The manner of his death was sudden and surprising, his friends thought him as well that day in the evening of which he died, as he had been for many years: towards the end of supper he complained of a deadness in one of his hands, that he could not lift it to his head. This struck his wife and his friends about him with astonishment, they used some means to recover it to its former strength, but instead thereof, to their great grief the distemper seized all upon one side of his body. They put him to bed with all speed, and sent for physicians, but to no purpose; his distemper prevailed upon him so fast, that in a short time it made him speechless. He was sensible of his approaching death, and when they carried him upstairs, expressed his opinion that it would be the last time; but added, I know that it will be well with me; which were some of his last words. Thus died this holy man of God suddenly, and without pain, not giving so much as one groan. He exchanged this life for a better, on the 26th day of June, 1691, in the 64th year of his age.

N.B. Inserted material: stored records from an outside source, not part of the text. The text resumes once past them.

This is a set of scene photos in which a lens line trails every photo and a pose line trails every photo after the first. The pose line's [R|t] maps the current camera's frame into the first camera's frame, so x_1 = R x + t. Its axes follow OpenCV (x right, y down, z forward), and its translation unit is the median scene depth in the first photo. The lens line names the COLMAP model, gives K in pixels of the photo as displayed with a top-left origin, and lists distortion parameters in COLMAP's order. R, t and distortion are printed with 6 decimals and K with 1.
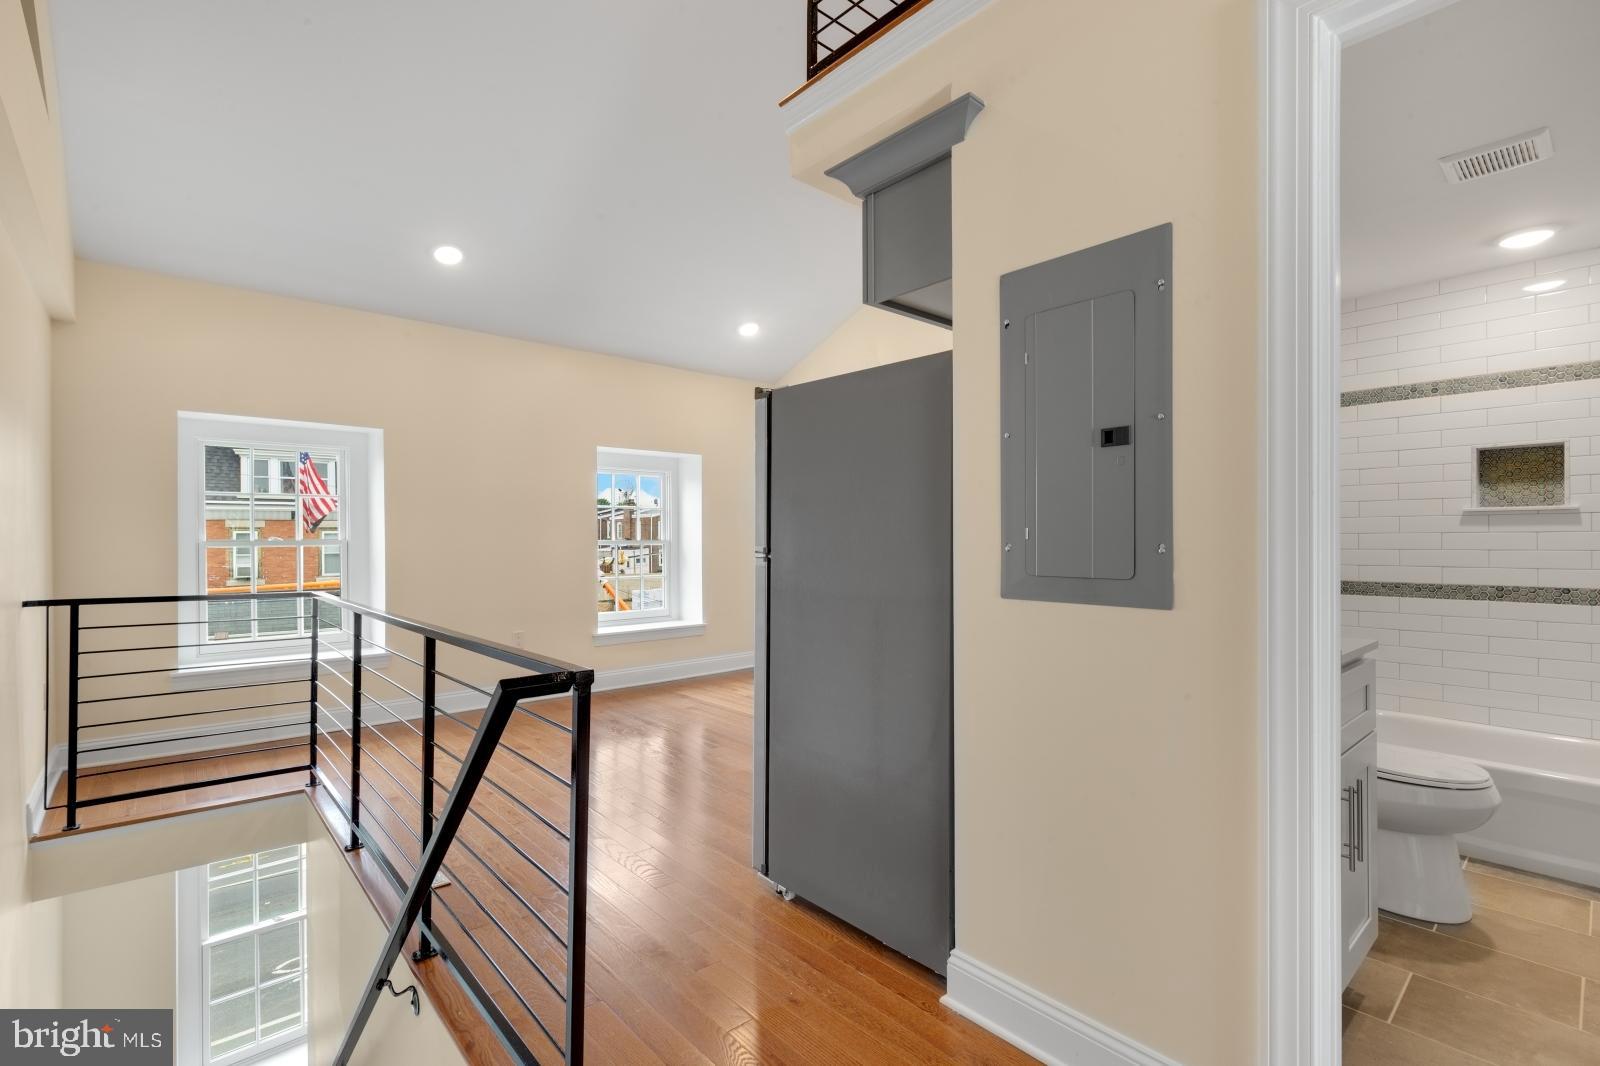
lens RADIAL K [[729.5, 0, 803.4], [0, 729.5, 539.7], [0, 0, 1]] dist [-0.000387, -0.000353]
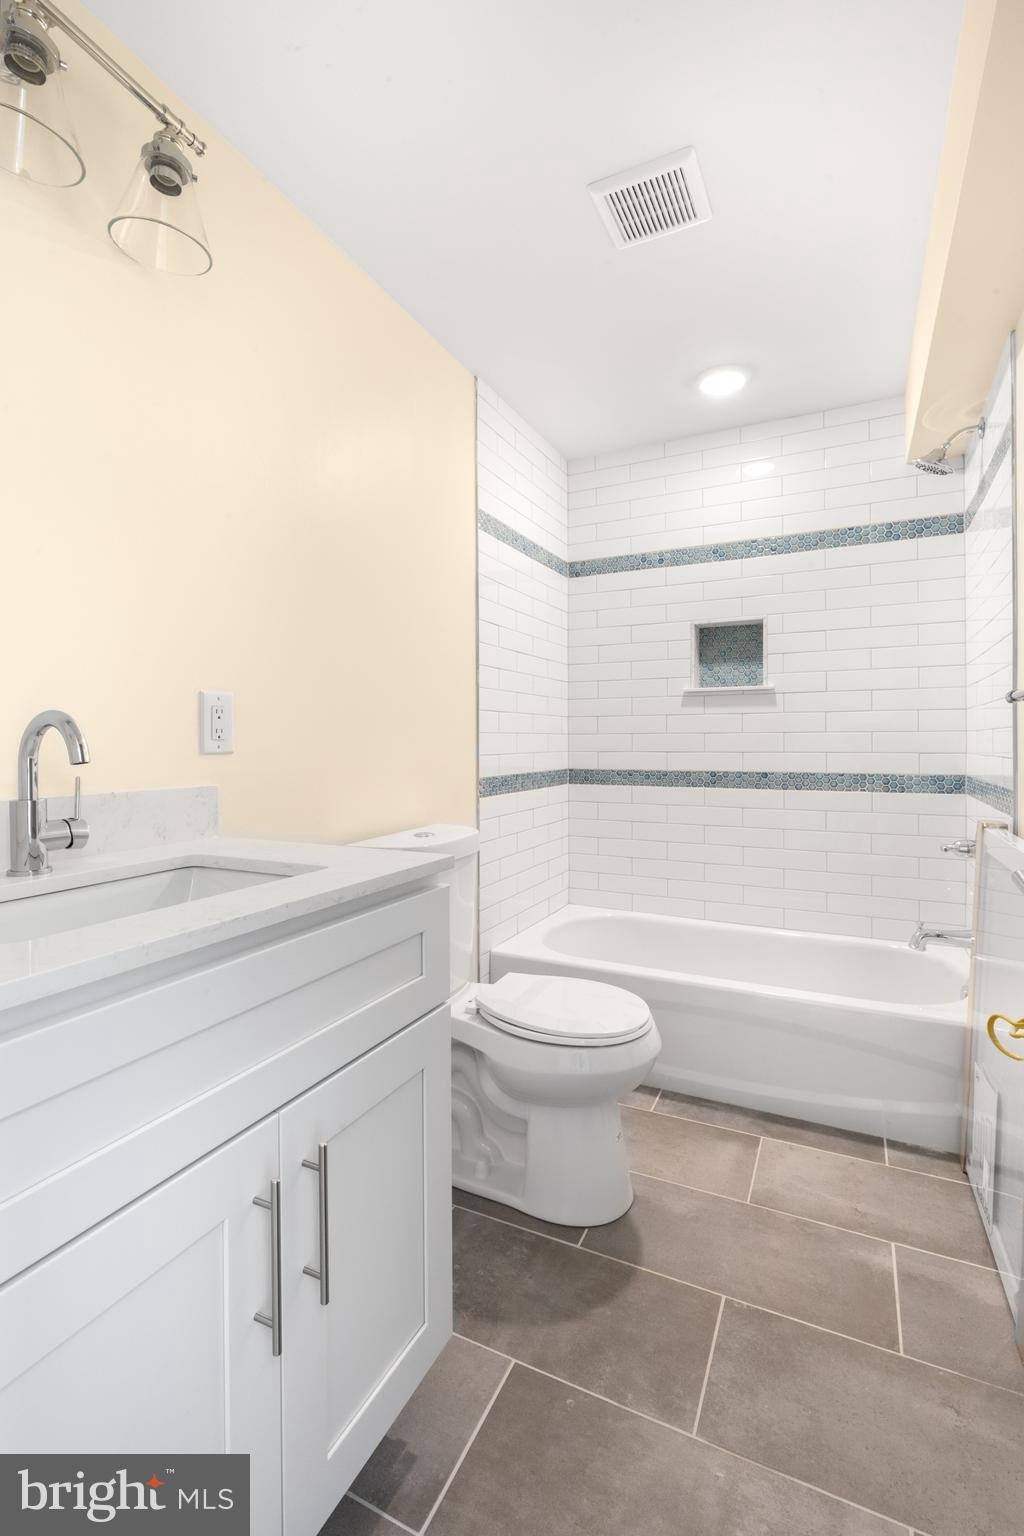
lens RADIAL K [[700.3, 0, 516.1], [0, 700.3, 740.5], [0, 0, 1]] dist [-0.000387, -0.000353]
pose [[0.922953, 0.001230, 0.384910, 0.380830], [-0.001158, 0.999999, -0.000418, 0.024961], [-0.384910, -0.000060, 0.922954, 0.269824]]
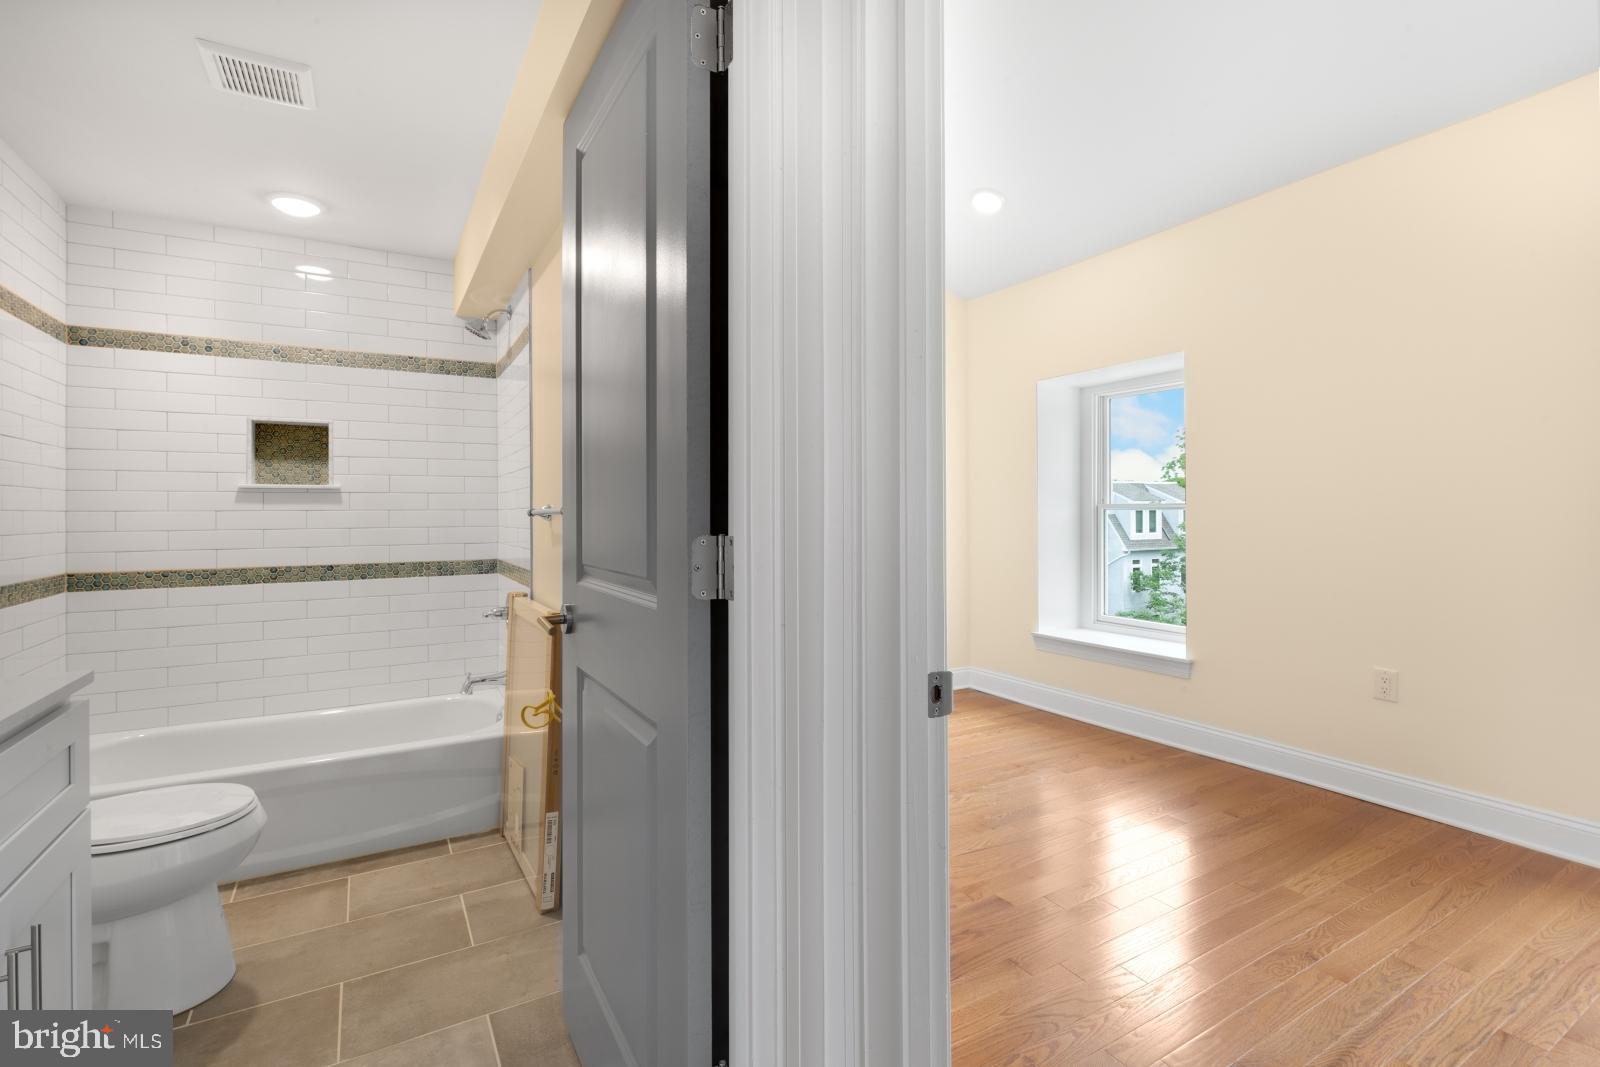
lens RADIAL K [[729.5, 0, 777.3], [0, 729.5, 510.2], [0, 0, 1]] dist [-0.000387, -0.000353]
pose [[0.216961, 0.006042, 0.976161, 0.170089], [0.004776, 0.999962, -0.007251, -0.000796], [-0.976168, 0.006236, 0.216924, 0.152699]]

His corpse was carried from Exeter to Dartmouth, attended by several ministers, and a great many other persons of good quality; abundance of people rode out from Dartmouth, Totness, Newton, Ashburton, and other places, to meet the corpse; when it was taken out of the hearse at the water side, his people and other friends could not forbear expressing the sense of their great loss, by floods of tears, and a bitter lamentation. It was interred the same night in Dartmouth church, and next day Mr. George Trosse, a minister of Exeter, preached his funeral-sermon from Elisha’s lamentation upon the translation of Elijah, 2 Kings 2: 12. “My father, my father, the chariot of Israel, and the horsemen thereof.
We shall conclude with a character of Mr. Flavel. He was a man of a middle stature, and full of life and activity: he was very thoughtful, and when not discoursing or reading, much taken up in meditation, which made him digest his notions well. He was ready to learn from every body, and as free to communicate what he knew. He was bountiful to his own relations, and very charitable to the poor, but especially to the household of faith, and the necessitous members of his own church, to whom, during their sickness, he always sent suitable supplies. He freely taught academical learning to four young men whom he bred to the ministry, and one of them he maintained all the while at his own charge. He was exceedingly affectionate to all the people of Dartmouth, of which we shall give one remarkable instance. When our fleet was first engaged with the French, he called his people together to a solemn fast, and, like a man in an agony, wrestled with God in prayer for the church and nation, and particularly for the poor seamen of Dartmouth, that they might obtain mercy; the Lord heard and answered him, for not one of that town was killed in the fight, though many of them were in the engagement. As he was a faithful ambassador to his Master, he made his example the rule of his own practice, and was so far from reviling again, those that reviled him, that he prayed for those that despitefully used him: one remarkable instance of which is as follows: In 1685, some of the people of Dartmouth, accompanied too by some of the magistrates, made up his effigy, carried it through the streets in derision, with the covenant and bill of exclusion pinned to it, and set it upon a bonefire, and burnt it; some of the spectators were so much affected with the reproach and ignominy done to this reverend and pious minister, that they wept, and others scored and jeered: it was observable, that at the very same time, though he knew nothing of the matter, he was heaping coals of fire of another nature upon the heads of those wicked men, for he was then praying for the town of Dartmouth, its magistrates and inhabitants; and when news was brought him, upon the conclusion of his prayer, what they had been doing, he lifted up his prayer unto God for them in our Saviour’s words, “Father, forgive them, for they know not what they do.